So last time out the Pandaman diary left y’all dangling on a right old riffhanger as we started the February column with the double Dutch delights of PIP BLOM at Reading Face Bar and ended with a tease about their Lowlanding friends PERSONAL TRAINER at Voodoo Daddy’s in Norwich.
As they have quiet bits and loud bits and upside down bits and punk bits and complex musical outbursts, Euro cliche protocol dictates that we shall compare the numerous PT activists to their continental peers the Wannadies and dEUS. Yet there is even more going on in their raucous hyperactivity, not least because of singer Willem Smit: sweating like a husky in a sauna, he is a bear of a crowd-cuddling frontman who brings a maddened LCD Soundsystem vibe to any party – this is his music and we will hecking well all own it.

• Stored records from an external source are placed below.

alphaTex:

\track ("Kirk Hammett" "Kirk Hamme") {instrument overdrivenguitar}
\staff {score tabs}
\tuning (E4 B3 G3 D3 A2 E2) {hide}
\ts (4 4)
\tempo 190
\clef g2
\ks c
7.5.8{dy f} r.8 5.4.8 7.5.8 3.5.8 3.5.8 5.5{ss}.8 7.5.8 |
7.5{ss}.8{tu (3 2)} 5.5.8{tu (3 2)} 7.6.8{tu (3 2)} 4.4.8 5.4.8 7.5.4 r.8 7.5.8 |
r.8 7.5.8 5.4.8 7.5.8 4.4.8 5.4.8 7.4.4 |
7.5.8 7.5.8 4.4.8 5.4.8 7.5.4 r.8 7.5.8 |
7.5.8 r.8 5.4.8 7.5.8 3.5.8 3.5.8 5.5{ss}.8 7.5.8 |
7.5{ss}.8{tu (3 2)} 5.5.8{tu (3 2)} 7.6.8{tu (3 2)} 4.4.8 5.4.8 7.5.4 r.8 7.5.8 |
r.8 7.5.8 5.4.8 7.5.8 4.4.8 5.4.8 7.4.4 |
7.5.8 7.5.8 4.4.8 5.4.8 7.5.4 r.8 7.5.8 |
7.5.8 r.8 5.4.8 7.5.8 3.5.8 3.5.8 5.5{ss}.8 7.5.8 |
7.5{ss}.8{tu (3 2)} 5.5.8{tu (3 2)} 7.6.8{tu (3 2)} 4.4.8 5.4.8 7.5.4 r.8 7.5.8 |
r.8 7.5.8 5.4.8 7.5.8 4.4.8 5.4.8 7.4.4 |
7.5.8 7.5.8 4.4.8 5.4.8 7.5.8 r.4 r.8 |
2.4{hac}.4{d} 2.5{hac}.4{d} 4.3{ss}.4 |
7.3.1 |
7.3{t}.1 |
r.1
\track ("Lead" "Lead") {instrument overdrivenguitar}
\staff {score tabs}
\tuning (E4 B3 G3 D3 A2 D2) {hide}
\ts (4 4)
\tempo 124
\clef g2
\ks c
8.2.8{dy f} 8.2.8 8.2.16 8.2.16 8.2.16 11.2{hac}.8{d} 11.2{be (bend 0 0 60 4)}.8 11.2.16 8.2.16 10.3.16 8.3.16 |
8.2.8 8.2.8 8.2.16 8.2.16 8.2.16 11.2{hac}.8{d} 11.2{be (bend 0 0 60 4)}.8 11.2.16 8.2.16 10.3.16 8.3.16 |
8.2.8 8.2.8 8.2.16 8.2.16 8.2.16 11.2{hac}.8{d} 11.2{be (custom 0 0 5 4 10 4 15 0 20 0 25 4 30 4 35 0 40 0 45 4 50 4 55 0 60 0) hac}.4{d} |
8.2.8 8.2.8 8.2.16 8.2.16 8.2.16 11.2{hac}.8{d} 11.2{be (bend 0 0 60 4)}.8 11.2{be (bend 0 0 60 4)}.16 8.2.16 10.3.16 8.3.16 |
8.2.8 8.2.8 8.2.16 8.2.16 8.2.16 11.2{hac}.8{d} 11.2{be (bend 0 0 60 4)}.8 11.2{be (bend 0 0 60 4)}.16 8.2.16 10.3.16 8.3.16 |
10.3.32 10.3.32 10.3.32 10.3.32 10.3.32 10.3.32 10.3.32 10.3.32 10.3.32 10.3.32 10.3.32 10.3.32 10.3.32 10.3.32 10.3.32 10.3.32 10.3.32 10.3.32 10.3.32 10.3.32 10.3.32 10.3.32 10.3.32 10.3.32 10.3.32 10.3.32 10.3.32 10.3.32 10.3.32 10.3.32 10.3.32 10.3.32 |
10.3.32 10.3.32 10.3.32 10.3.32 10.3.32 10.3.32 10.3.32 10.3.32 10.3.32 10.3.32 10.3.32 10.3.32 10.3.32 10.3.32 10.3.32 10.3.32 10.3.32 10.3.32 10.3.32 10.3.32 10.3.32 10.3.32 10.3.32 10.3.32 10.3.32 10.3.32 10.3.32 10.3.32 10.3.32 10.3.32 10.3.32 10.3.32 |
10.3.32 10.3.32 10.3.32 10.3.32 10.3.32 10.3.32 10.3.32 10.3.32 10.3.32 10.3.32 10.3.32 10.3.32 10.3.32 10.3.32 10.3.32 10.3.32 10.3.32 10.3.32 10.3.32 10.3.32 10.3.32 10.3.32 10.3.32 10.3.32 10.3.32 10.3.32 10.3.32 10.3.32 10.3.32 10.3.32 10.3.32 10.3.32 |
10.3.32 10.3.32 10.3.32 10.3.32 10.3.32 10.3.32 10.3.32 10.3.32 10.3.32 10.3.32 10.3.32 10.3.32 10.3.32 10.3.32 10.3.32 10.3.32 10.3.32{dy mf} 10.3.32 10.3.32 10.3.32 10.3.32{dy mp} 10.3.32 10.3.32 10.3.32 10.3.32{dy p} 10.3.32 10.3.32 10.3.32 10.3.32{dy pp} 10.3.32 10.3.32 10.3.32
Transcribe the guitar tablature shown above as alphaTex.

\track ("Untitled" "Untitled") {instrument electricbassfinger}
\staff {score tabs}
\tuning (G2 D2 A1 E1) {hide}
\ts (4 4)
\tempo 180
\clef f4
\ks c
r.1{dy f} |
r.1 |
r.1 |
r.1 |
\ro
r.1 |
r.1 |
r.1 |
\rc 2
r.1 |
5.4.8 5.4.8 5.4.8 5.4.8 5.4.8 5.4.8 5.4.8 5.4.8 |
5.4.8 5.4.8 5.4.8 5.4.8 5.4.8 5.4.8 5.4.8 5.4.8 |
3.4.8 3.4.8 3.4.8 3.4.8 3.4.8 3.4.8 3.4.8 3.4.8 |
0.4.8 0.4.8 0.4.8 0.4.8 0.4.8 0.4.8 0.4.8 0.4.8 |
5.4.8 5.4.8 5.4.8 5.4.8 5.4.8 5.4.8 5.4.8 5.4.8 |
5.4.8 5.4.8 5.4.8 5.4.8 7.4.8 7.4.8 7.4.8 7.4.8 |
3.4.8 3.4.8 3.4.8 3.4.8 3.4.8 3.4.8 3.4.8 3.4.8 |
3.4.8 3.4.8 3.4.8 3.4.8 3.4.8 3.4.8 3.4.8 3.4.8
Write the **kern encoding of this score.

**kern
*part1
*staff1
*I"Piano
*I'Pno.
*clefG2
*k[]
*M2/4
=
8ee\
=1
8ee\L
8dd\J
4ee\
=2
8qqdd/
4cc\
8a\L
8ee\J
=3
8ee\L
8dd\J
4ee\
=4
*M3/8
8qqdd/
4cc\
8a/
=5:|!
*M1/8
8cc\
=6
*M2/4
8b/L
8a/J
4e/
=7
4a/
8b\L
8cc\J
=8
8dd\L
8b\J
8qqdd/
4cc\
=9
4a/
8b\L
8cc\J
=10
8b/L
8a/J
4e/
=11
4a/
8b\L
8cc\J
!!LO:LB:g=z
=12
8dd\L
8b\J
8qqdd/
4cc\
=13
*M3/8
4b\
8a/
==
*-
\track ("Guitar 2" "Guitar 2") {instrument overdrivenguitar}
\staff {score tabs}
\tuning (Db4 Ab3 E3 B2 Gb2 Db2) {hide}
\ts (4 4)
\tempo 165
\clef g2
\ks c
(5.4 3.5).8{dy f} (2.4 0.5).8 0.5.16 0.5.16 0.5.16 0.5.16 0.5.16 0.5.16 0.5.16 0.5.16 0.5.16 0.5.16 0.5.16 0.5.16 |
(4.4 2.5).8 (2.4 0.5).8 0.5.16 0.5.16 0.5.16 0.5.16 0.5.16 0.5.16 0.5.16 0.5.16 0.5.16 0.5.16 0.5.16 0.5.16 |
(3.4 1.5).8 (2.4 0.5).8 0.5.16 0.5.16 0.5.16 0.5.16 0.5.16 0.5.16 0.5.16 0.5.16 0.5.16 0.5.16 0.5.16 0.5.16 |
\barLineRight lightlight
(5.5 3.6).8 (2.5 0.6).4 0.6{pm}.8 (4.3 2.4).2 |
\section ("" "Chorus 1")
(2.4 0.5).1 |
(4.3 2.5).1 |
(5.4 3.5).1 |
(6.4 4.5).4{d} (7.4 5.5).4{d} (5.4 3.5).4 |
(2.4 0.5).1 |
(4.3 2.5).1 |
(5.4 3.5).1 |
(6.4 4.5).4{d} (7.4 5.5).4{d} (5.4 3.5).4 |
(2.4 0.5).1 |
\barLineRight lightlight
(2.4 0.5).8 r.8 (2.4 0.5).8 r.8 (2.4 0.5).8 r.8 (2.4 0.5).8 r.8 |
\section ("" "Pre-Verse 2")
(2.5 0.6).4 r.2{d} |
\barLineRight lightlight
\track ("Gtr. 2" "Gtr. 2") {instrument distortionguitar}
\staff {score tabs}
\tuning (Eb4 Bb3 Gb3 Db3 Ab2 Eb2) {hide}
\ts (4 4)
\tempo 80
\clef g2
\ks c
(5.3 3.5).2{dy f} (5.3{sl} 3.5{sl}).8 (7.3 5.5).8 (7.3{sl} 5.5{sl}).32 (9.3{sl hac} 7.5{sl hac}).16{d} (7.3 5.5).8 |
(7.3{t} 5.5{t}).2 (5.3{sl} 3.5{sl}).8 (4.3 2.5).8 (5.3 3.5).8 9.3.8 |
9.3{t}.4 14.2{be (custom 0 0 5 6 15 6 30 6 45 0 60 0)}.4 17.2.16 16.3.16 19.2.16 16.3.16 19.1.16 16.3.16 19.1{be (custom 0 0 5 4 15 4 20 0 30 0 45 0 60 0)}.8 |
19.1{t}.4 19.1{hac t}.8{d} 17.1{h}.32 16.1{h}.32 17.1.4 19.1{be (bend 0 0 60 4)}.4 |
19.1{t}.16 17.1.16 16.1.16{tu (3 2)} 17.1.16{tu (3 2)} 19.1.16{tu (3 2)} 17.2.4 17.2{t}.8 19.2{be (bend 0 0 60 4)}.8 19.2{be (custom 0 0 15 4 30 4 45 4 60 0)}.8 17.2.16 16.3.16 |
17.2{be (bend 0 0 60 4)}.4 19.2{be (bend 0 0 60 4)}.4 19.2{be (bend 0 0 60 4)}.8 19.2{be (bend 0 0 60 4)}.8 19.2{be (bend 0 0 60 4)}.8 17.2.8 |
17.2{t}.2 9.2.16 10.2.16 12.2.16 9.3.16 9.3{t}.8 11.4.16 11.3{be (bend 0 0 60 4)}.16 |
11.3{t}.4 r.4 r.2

Have me mentioned the way Personal Trainer suddenly lurch into fist-pumping, tattoo-shaking emoscreamo anthems? No, no we haven’t.
Across the funtime Fens at Cambridge Corn Exchange SUEDE’s Brett Anderson is scarcely lacking in the feisty frontman stakes. In a year when the likes of Blur and Pulp have sold thousands of summertime tickets to appeal to all the retro-a-go-goers out there, seeing their pre-Britpop peers Suede sway a string of sold out crowds on the back of their ‘Autofiction’ album is hardly a surprise. But this is no mere victory parade – support act Desperate Journalist bring a noirish gothic undercurrent to the tour and Suede freely admit that that very gothic noirishness has influenced their own new release.
So here we have a fully re-re-energised rock experience: if proto Suede were all about fey fringe-flapping glam-faced posturing the ’23 model is a ridiculously lithe live darkrock experience, with an irrepressible and implausibly svelte Brett cavorting hither and thither across the stage. Half the crowd is swooning, the other half are gloomily contemplating their beer bellies. Life rolls on.
Continuing the retro theme, TRIBES pop up at a sold out underplay show at the Dublin Castle in sunny Camden. Totally deliberate it is too – by the time the shabbily cool foursome originally appeared in the mid-noughties the indie hipsters were already emigrating to the shabby artrocking environs of East London in their droves – the irony being that it was the Britpop era which made Camden such a hotspot that within a decade no upcoming artist could afford to actually live there. (Britpop royalty meanwhile simply upgraded to Primrose Hill).
So this is a kind of homecoming, with various DJs, music hacks, label bosses and promoters who propped up the venue bar at the turn of the century here in full, if slightly frayed effect. Tribes play their part by peddling big old school indierocking vibes with big glammy choruses and a cheerily beaten up Beatleseqsue undercurrent which makes the dear old Dublin blush royally. Next stop is the DMA’s support at Wembley Arena. The retro rocking continues unabated.
It isn’t just indieboys throwing glances at the past – over in the shabby artrocking environs of East London, specifically at the Shacklewell Arms, we find the abrupt and heartily disruptive duo known as SCAB. In the 1980s they would have been shouting away at the Sir George Robey (RIP) in Finsbury Park and making all kinds of hardcore sense. To witness this kind of brutalist behaviour in the dark alleyways of Dalston in 2023 is like finding a moose on the moon, ie almost utterly astonishing.
Yet we live in a world where Earache Records are still having bona fide hit albums a lifetime or three after the mental success of Extreme Noise Terror, so perhaps Scab’s scabrous thrashings make some kind of sense, no matter the artrocking hipsters’ confusion. The ‘songs’ are short sharp brutal shocks, the topless drummer’s man boobs thashing around like excitable puppy dogs as he shouts along, while the guitarist shouts in a slightly higher key. Rather excellently, Scab look even more threatening when mid-set they take off their sweaty balaclavas.
Speaking of twosomes, JADU HEART are one of those top secrets that have been whispered about right in plain sight. The mysteriously mysterious boy / girl duo sold out Islington Assembly Hall months ago, and you can immediately see why – always trust a band who can make you mope slowly but dance wildly at precisely the same time. There have been mutterings of ‘dreampop’ floating around their ether, and for sure at one precise point they cruise headlong into the dazed spirit of Curve, but theirs is a curiously appealing mix of raw gothic intensity and synthetic boomings, counterbalanced by a fragrant violin and some whipcracking drums.
So Jadu Heart are electronic, but humane; they nod at Garbage but are far from rubbish; they make music which is intimate, yet colossally stadium sized. Even a lengthy mid-set bass breakdown break fails to kill this party – verily, Jadu Heart take no techno prisoners.